L'analisi di Giovanni Lucchetta sulla situazione dell'economia e del volley alla vigilia dell'iscrizione al prossimo campionato
Il mondo sta cambiando, anche quello sportivo. Si ragiona su logiche globali che pongono nuove sfide e richiedono nuove strategie. Lo dimostrano queste prime settimane di volley-mercato, contraddistinte dai colpi di club turchi, russi e cinesi. Mentre il mercato decolla, la Spes si concentra sui propri progetti per farli diventare prima possibile volano del nuovo ciclo sportivo. In questo contesto si inserirà anche la scelta sul campionato da affrontare dall'autunno prossimo. Entro il 30 giugno la Lega Pallavolo Serie A Femminile raccoglierà le iscrizioni delle società e molti club non hanno ancora sciolto le riserve sui propri programmi.
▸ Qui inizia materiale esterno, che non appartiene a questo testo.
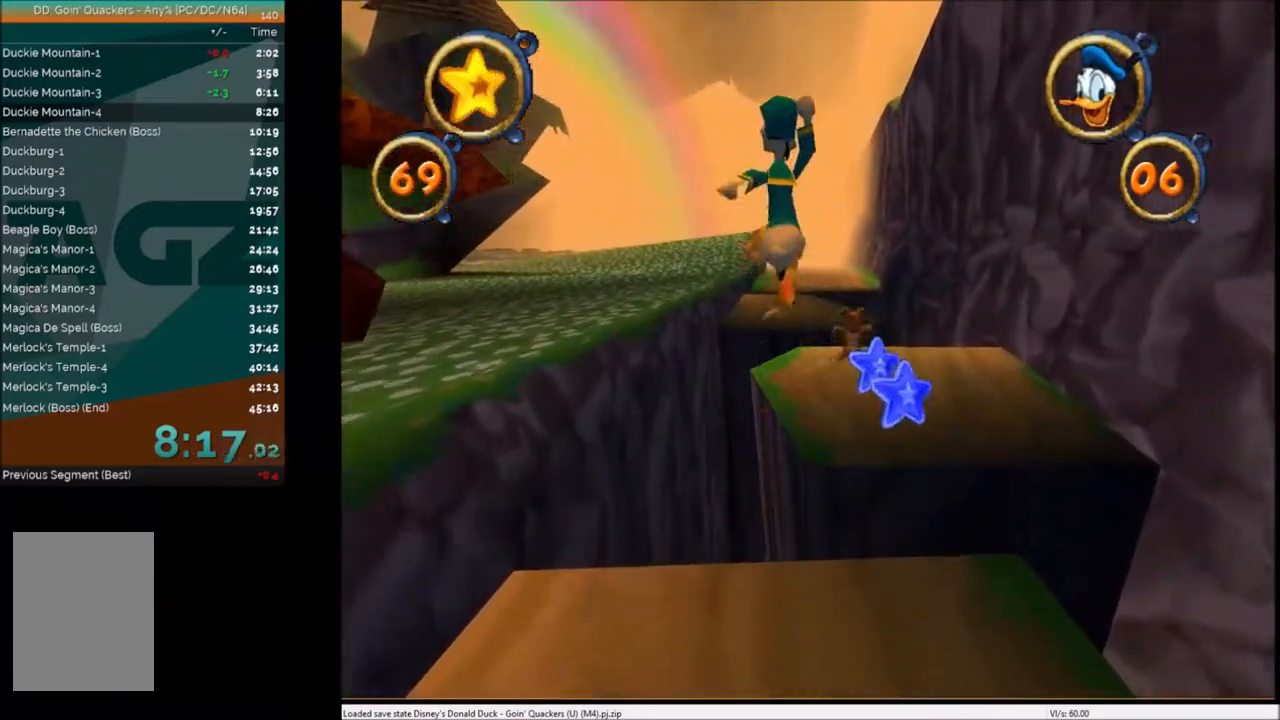
{"keys": ["up"], "events": [[367, "x", "down"], [501, "x", "up"]]}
La Spes è di diritto in A2, ma molto probabilmente potrebbe essere chiamata in A1. Esiste però anche una “terza via”: dedicarsi ai progetti di marketing, “saltare” una stagione sportiva, prendere così la rincorsa per riprendere dall'A1 nel 2011. Una scelta difficile, sulla quale il presidente Giovanni Lucchetta sta riflettendo, analizzando la situazione globale nell'economia e nella pallavolo, la storia recente della società, gli obiettivi futuri.
“La situazione è interessante, ma non facile da interpretare – afferma Giovanni Lucchetta, guardando allo scenario globale -. Mentre l'Italia e l'intera Europa Occidentale si stanno dibattendo per superare la crisi, evidentemente ci sono realtà, anche sportive, che si sono già riprese e che sono in grado di investire somme importanti nello sport. Gli eventi delle ultime settimane indicano come più di un mercato proponga allo sport sponsorizzazioni talmente significative da sconvolgere gli equilibri di ogni Paese. Se il fenomeno riguardasse un solo Paese lo potremmo considerare occasionale, invece è diffuso e diversi Paesi dispongono di risorse significative, come, ad esempio, Turchia, Russia, Polonia, Giappone, Corea, Cina e Brasile. L'Europa sembra un vecchio che cerca di correre tra giovani capaci di superare ogni ostacolo. Ci aspetta una competizione aspra e selettiva, nell'economia come nello sport”.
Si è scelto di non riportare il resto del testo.